6.2 Training Results: Accuracy and Loss
The following graphs show the model's performance during training:
Interpreting the Training Curves
Training Accuracy (Blue Line)
Shows how well the model performs on training data. Ideally, this should increase steadily and converge to a high value.
Validation Accuracy (Orange Line)
Shows how well the model generalizes to unseen validation data. Should follow training accuracy closely. Large gap indicates overfitting.
Training Loss (Blue Line)
Measures the error on training data. Should decrease steadily as the model learns.
Validation Loss (Orange Line)
Measures error on validation data. Should decrease with training loss. If it starts increasing while training loss decreases, the model is overfitting.
Key Observation: The close alignment between training and validation curves indicates good generalization with minimal overfitting, thanks to data augmentation and dropout regularization.
7. Predictions and Results
After training, the model makes predictions on the test set and outputs probabilities for each image.
7.1 Making Predictions
Prediction Code
predictions = model.predict(test_data_gen)
# Returns probabilities between 0 and 1
probabilities = [p[0] for p in predictions]

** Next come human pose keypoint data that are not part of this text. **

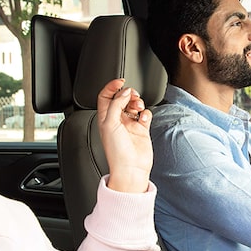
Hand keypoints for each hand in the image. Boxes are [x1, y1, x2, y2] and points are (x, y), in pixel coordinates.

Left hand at [97, 78, 152, 192]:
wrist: (131, 168)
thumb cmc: (117, 152)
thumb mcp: (110, 123)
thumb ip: (116, 104)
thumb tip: (124, 92)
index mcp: (105, 118)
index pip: (105, 96)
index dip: (112, 87)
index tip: (120, 82)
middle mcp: (117, 120)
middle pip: (121, 99)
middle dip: (128, 94)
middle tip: (132, 96)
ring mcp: (130, 125)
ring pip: (134, 105)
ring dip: (137, 102)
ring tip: (138, 107)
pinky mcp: (142, 130)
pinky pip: (145, 115)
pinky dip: (146, 113)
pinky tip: (144, 118)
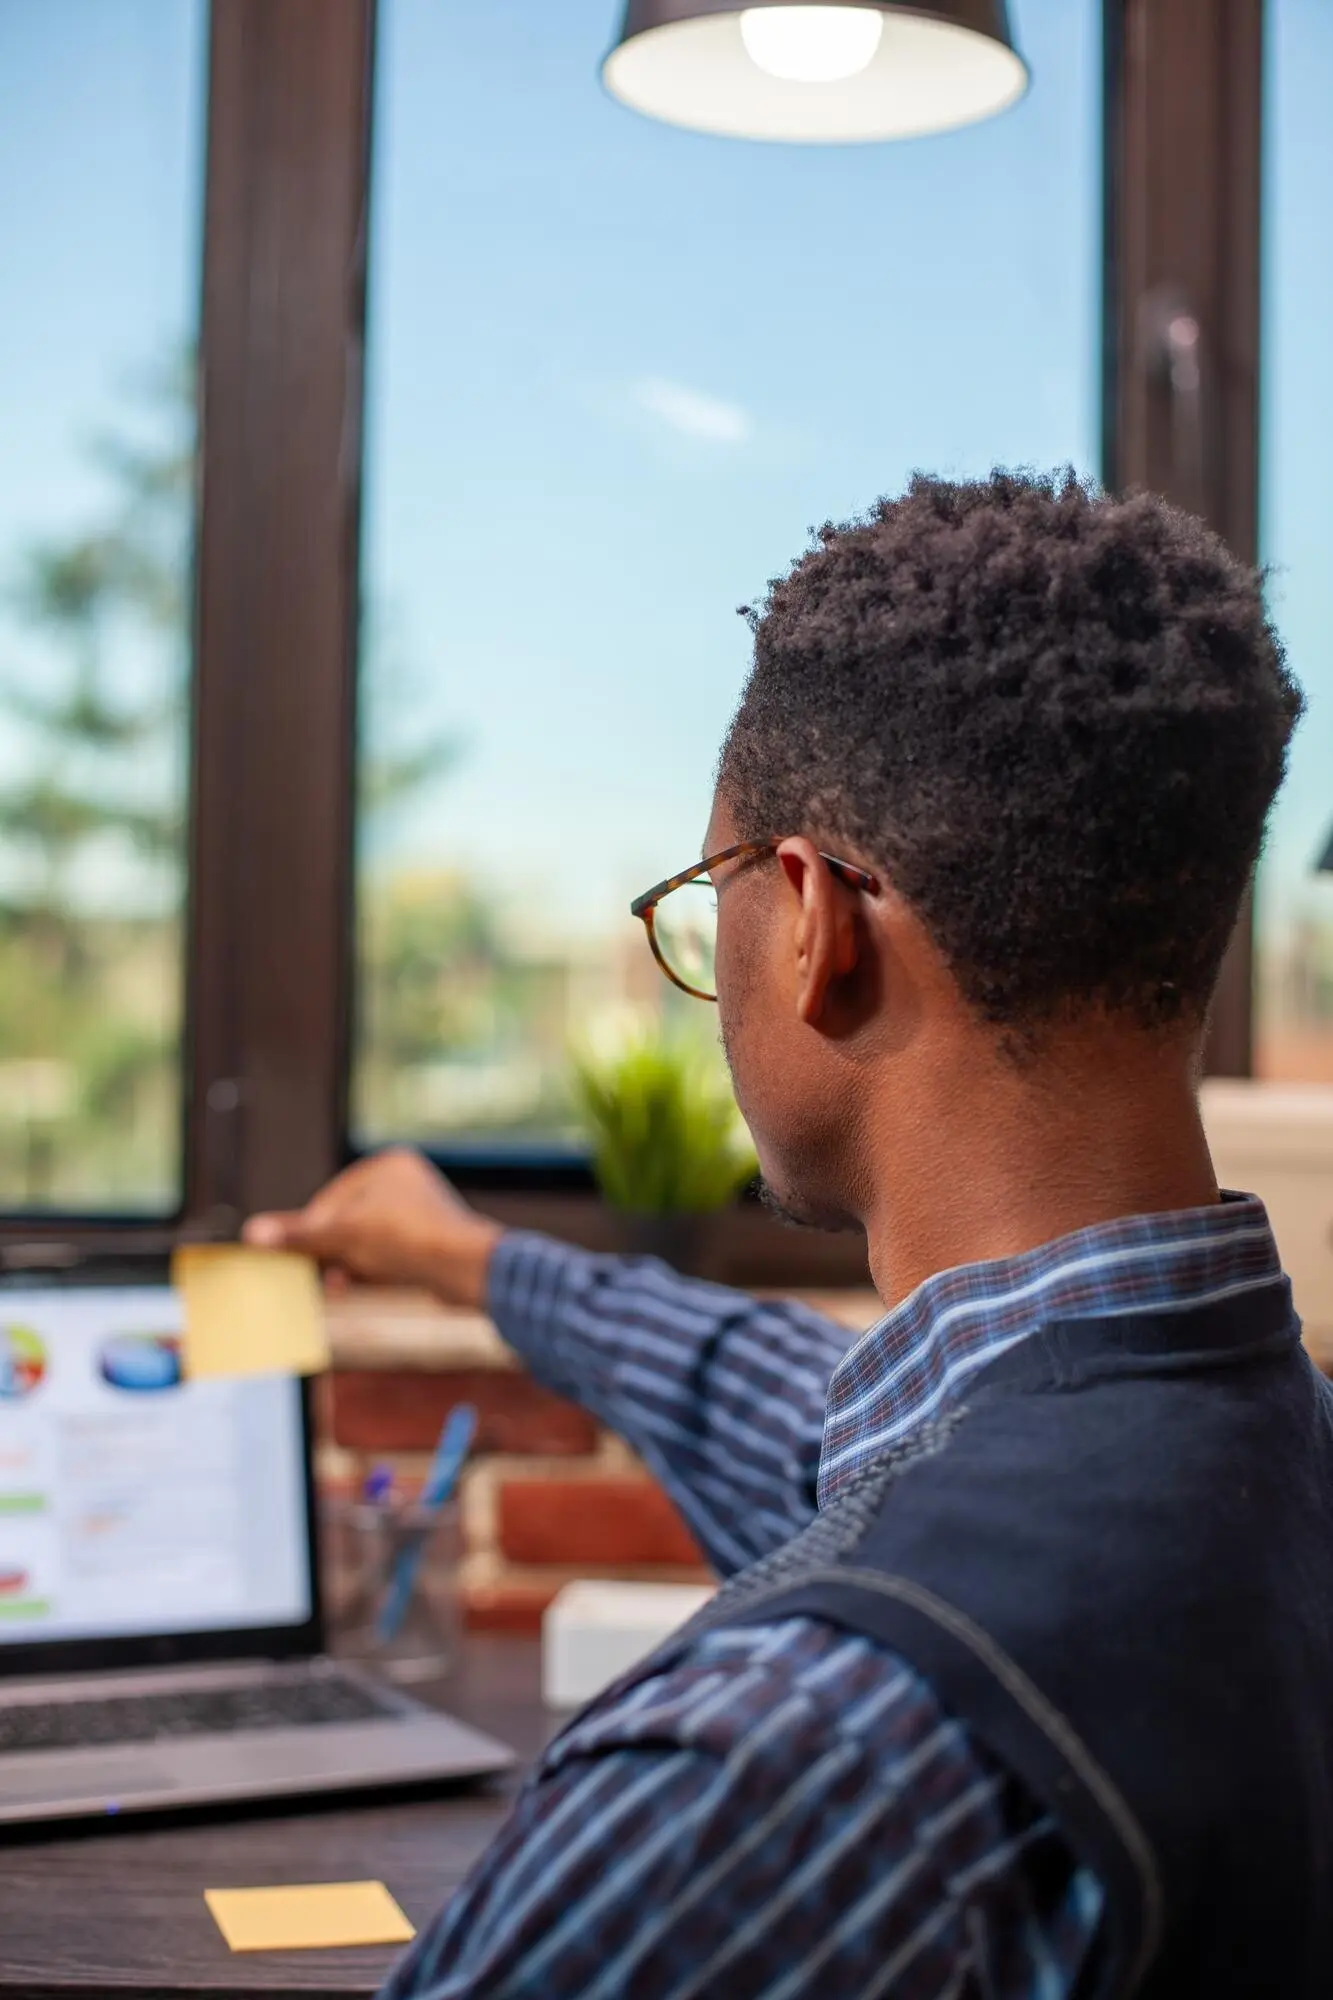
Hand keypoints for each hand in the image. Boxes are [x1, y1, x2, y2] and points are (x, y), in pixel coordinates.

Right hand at [243, 1148, 502, 1309]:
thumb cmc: (408, 1241)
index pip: (332, 1198)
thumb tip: (252, 1233)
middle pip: (350, 1221)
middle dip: (331, 1250)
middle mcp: (407, 1183)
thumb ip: (301, 1236)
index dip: (312, 1230)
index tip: (295, 1257)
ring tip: (339, 1284)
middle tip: (312, 1275)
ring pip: (369, 1241)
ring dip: (350, 1264)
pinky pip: (391, 1255)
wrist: (469, 1270)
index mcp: (388, 1165)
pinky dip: (374, 1270)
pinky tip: (364, 1285)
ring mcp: (421, 1213)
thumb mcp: (345, 1237)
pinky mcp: (431, 1244)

# Extracts probability values from nested arrays
Understanding the Predictions
The model.predict() method returns an array of probabilities, where each value represents the
model's confidence that an image is a dog:
- Values close to 0: High confidence the image is a cat
- Values close to 1: High confidence the image is a dog
- Values around 0.5: Uncertain prediction
For example:
predictions[0] = 0.15→ 15% dog probability → Model predicts Cat (85% confidence)predictions[1] = 0.87→ 87% dog probability → Model predicts Dog (87% confidence)predictions[2] = 0.52→ 52% dog probability → Model predicts Dog but with low confidence (52%)
7.2 Visual Results
The model's predictions were visualized by displaying test images with their predicted class and confidence percentage:
Grid visualization of 50 test images with predictions. Each image shows the predicted class (Cat/Dog) and the confidence percentage. Higher percentages indicate more confident predictions. The model successfully classifies most images correctly, with confidence levels typically above 70% for clear images.
7.3 Results Summary
Model Performance
The CNN achieved above 70% accuracy on the test set, exceeding the 63% requirement. The model demonstrates:
- Effective feature learning from raw pixel data
- Good generalization to unseen images
- Robust predictions with high confidence scores
Key Success Factors
- Data Augmentation: Increased effective dataset size and improved generalization
- CNN Architecture: Hierarchical feature learning from edges to complex patterns
- Regularization: Dropout prevented overfitting despite large parameter count
- Proper Preprocessing: Normalization and resizing ensured consistent inputs
Key Concepts
Convolutional Neural Networks
Deep learning architecture designed for image processing, automatically learning hierarchical features through convolutional and pooling layers.
Data Augmentation
Technique to artificially increase dataset size by applying random transformations, improving model generalization and reducing overfitting.
Regularization
Techniques like dropout prevent overfitting by randomly disabling neurons during training, forcing the model to learn robust features.